He also seems to believe that the sex act should be reserved solely for procreation, which in a country where an estimated 98 per cent of women have at some stage in their lives used birth control must cast doubt on his electability too. It does seem strange, therefore, that in a country of over 300 million people, the choice for one of the greatest and oldest political parties in the Western world should boil down to two people with as many potential or actual negatives as Mitt Romney and Rick Santorum.
Something that might help Santorum over the coming weeks is the White House's slightly deranged decision to take on the Roman Catholic Church through a federal mandate that forces employers — including Catholic churches, schools and charities — to provide contraception and sterilisation coverage under the Obamacare health law. Cardinal Timothy Dolan of New York has charged that White House officials failed to consider the American bishops' complaints that this clearly violated religious freedom, and although the policy is being tinkered with by the administration the underlying provisions look as if they will remain in force. This has given Santorum a superb stump line defending religious liberty from Obama's overweaning statism, while simultaneously bringing Romney's Achilles heel — the fact that Romneycare in Massachusetts presaged Obamacare — to the fore. (This being America, there are conspiracy theorists arguing that the Obama campaign's communications director, the machiavellian David Axelrod, has deliberately courted the bishops' ire in order to help Santorum beat Romney.)

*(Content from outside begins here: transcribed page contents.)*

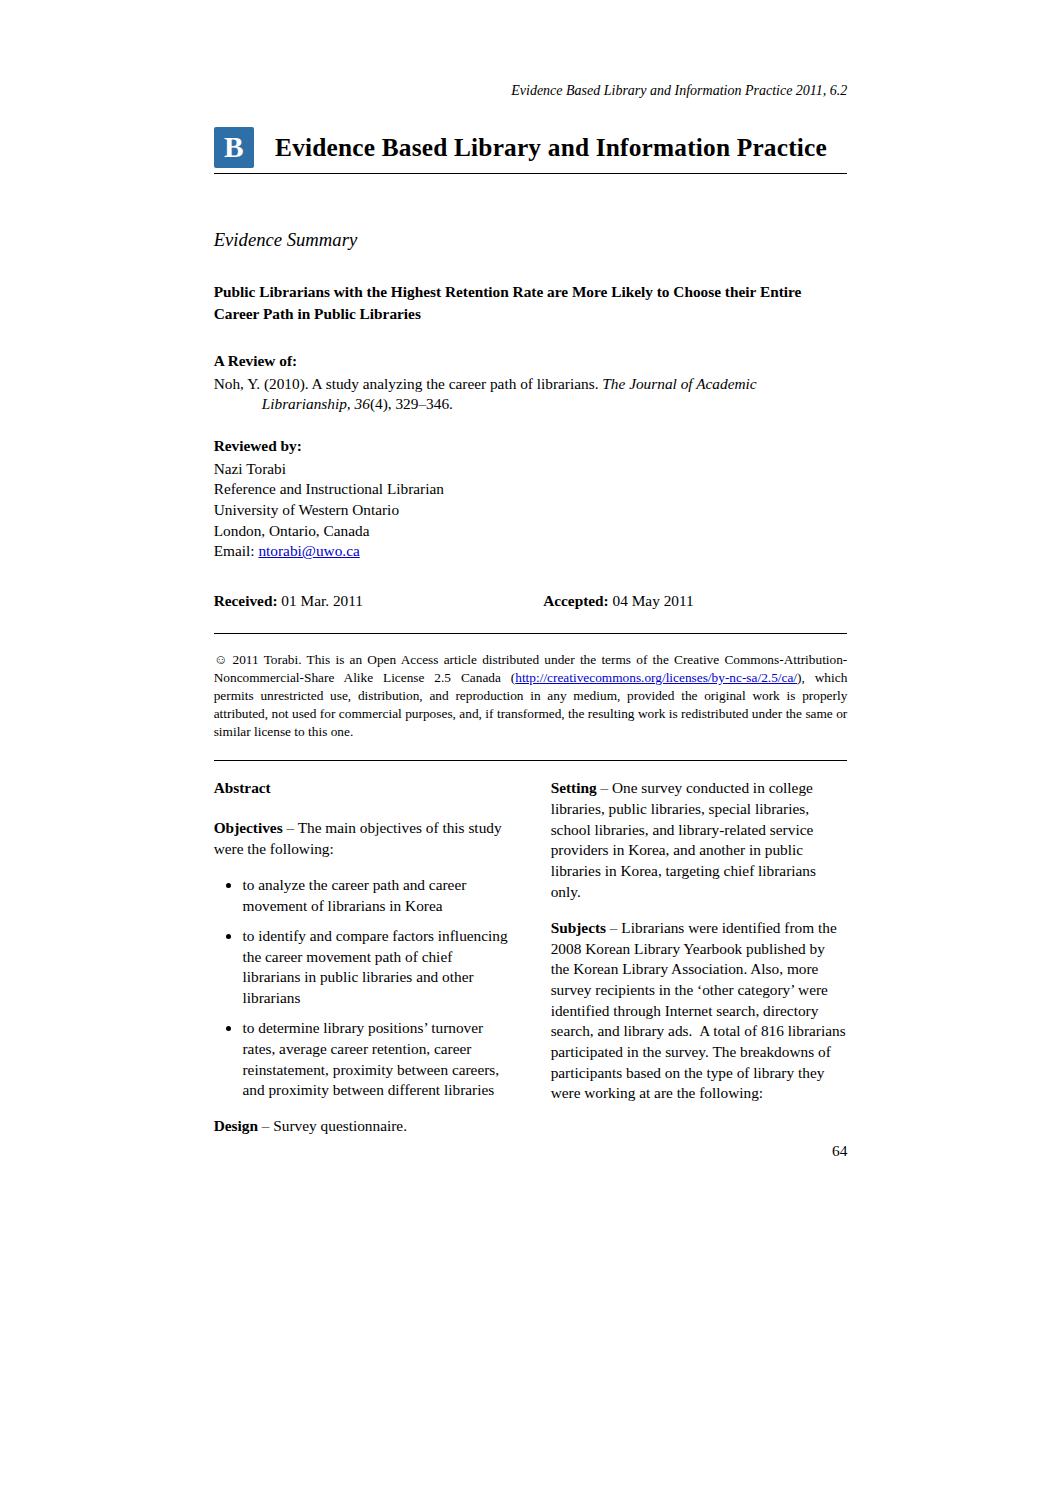Evidence Based Library and Information Practice 2011, 6.2
B
Evidence Based Library and Information Practice
Evidence Summary
Public Librarians with the Highest Retention Rate are More Likely to Choose their Entire Career Path in Public Libraries
A Review of:
Noh, Y. (2010). A study analyzing the career path of librarians. The Journal of Academic Librarianship, 36(4), 329–346.
Reviewed by:
Nazi Torabi
Reference and Instructional Librarian
University of Western Ontario
London, Ontario, Canada
Email: ntorabi@uwo.ca
Received: 01 Mar. 2011
Accepted: 04 May 2011
☺ 2011 Torabi. This is an Open Access article distributed under the terms of the Creative Commons-Attribution-Noncommercial-Share Alike License 2.5 Canada (http://creativecommons.org/licenses/by-nc-sa/2.5/ca/), which permits unrestricted use, distribution, and reproduction in any medium, provided the original work is properly attributed, not used for commercial purposes, and, if transformed, the resulting work is redistributed under the same or similar license to this one.
Abstract
Objectives – The main objectives of this study were the following:
to analyze the career path and career movement of librarians in Korea
to identify and compare factors influencing the career movement path of chief librarians in public libraries and other librarians
to determine library positions’ turnover rates, average career retention, career reinstatement, proximity between careers, and proximity between different libraries
Design – Survey questionnaire.
Setting – One survey conducted in college libraries, public libraries, special libraries, school libraries, and library-related service providers in Korea, and another in public libraries in Korea, targeting chief librarians only.
Subjects – Librarians were identified from the 2008 Korean Library Yearbook published by the Korean Library Association. Also, more survey recipients in the ‘other category’ were identified through Internet search, directory search, and library ads. A total of 816 librarians participated in the survey. The breakdowns of participants based on the type of library they were working at are the following:
64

Obamacare, Santorum said at a recent campaign rally, "is usurping your rights. It is creating a culture of dependency. Every single American will be dependent on government, thanks to Obamacare. There is no more important issue in this race. It magnifies all that is wrong with what the president is trying to do." There is much to this in an economy where federal spending — i.e. not including state and city spending — has increased to 24 per cent of GDP against a postwar average of 20 per cent, even before Obamacare has begun to kick in. The president will try to focus the election on the gradually improving unemployment numbers and the risks attendant on changing horses midstream, and he'll probably succeed. But Santorum argues that if the issues of Obamacare, the Dodd-Frank financial regulations, the $800 billion stimulus package (much of which now looks to have been wasted and misdirected) and the federal spending boom can be kept unwaveringly before voters — in a way that Romney can't do due to Romneycare — then the president is eminently beatable.
With only a couple of hundred fewer delegates than Romney and over 2000 still to be elected, and Gingrich running out of his Las Vegas casino-owners' money, Santorum believes that there's still everything to play for, in a race that has already had no fewer than eight front-runners — if you count Donald Trump. Which I do, not least because he's my landlord.